On est passé pas loin de la déflagration à Marseille-Fos. Commencée de manière anodine, la grève d’avertissement de 24 h lancée sur le secteur pétrolier par la CGT s’est étendue sur l’ensemble des bassins et a duré une interminable semaine, du 14 au 21 mars.
Suffisamment pour voir s’agglutiner en rade des dizaines de navires pendant que des trafics étaient déroutés. La CMA CGM avec son service Med Caraïbes repositionné prudemment à Sète n’était d’ailleurs pas la dernière à prendre une telle mesure de sauvegarde. Déboussolées, les entreprises de la place voyaient à la fois monter l’incompréhension de leurs clients et le niveau des marchandises paralysées ou perdues.

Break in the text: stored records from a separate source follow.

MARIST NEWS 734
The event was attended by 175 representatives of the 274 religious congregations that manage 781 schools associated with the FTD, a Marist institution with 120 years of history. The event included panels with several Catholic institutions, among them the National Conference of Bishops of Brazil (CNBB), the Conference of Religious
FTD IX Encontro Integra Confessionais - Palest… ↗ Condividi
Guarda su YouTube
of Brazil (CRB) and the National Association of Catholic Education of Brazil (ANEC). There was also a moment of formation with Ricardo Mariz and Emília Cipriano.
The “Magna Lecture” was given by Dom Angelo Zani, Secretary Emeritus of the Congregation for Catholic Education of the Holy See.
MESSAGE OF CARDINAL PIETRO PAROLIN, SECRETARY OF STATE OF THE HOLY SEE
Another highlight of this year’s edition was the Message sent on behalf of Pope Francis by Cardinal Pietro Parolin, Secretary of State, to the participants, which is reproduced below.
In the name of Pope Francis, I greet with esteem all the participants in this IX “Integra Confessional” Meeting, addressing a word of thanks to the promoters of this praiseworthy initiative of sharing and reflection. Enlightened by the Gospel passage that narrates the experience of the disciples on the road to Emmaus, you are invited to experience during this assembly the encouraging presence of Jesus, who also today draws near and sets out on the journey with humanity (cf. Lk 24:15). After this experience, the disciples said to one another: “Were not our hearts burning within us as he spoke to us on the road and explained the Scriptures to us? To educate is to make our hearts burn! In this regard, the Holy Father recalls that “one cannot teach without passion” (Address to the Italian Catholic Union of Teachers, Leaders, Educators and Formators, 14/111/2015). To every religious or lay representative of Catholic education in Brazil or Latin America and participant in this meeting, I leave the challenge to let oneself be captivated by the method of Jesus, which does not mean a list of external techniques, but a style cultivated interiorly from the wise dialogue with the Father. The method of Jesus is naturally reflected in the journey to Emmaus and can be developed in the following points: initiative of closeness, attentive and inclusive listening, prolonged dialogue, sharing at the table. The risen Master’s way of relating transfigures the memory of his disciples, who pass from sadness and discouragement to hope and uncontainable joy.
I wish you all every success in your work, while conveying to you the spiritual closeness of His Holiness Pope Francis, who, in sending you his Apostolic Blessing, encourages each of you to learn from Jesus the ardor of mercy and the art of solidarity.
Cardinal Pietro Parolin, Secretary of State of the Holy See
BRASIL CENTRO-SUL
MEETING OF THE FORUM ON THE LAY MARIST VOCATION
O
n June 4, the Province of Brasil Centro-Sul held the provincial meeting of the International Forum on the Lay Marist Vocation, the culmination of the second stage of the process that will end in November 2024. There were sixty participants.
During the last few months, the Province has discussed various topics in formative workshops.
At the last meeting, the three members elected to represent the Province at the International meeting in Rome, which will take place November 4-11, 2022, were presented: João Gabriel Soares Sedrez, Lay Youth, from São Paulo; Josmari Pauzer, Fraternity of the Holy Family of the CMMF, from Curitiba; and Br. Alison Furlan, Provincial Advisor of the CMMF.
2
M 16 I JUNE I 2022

Comme en octobre 2005 et en novembre 2001 où Marseille-Fos avait été entraîné dans une tourmente sociale d’une rare violence dont le vortex était l’établissement public, l’exposé des motifs de l’action syndicale se révélait mince en regard des moyens employés. Dans ce dernier cas, les opérations de branchement/débranchement et la maintenance des bras du terminal GDF2 qui entrera en opération avec le début de 2008. Pour l’investisseur et opérateur, l’extrême sophistication des procédés et la particularité du GNL qui arrive à −160o, contraignent à une spécialisation des intervenants et exclut toute idée de double commandement. Traduction, pour GDF il est impensable que des agents PAM viennent se mêler à un process complexe et délicat qui lui appartient et dont il a la responsabilité. C’est d’ailleurs le cas sur le terminal méthanier du Tonkin où GDF assure depuis 35 ans les opérations sur les navires.
Imperméable à ces arguments, la CGT qui a fait de la privatisation du PAM son cheval de bataille ramenait sans arrêt le dossier sur le tapis avec la direction du PAM et la préfecture. Ni le fait que les opérations visées représentent un quantum de 1 000 heures par an, soit le temps de travail d’un salarié, ni la promesse de réaliser un débat sur les gisements de création d’emplois publics dans le développement portuaire, n’ont pu détendre les différentes rencontres.
Le dialogue de sourds s’est poursuivi pendant toute la semaine du conflit pour parvenir in extremis, mardi 20 mars dans la soirée, à l’idée d’un protocole d’accord de sortie de crise reposant sur la programmation d’une rencontre entre la direction de GDF, celle du PAM et de leurs sections CGT respectives. Des dizaines de milliers de tonnes de trafic perdues, des entreprises menacées dans leur existence, une semaine de grève pour en arriver là… Ce n’est pas pour rien que le mot gaz vient du grec "kaos".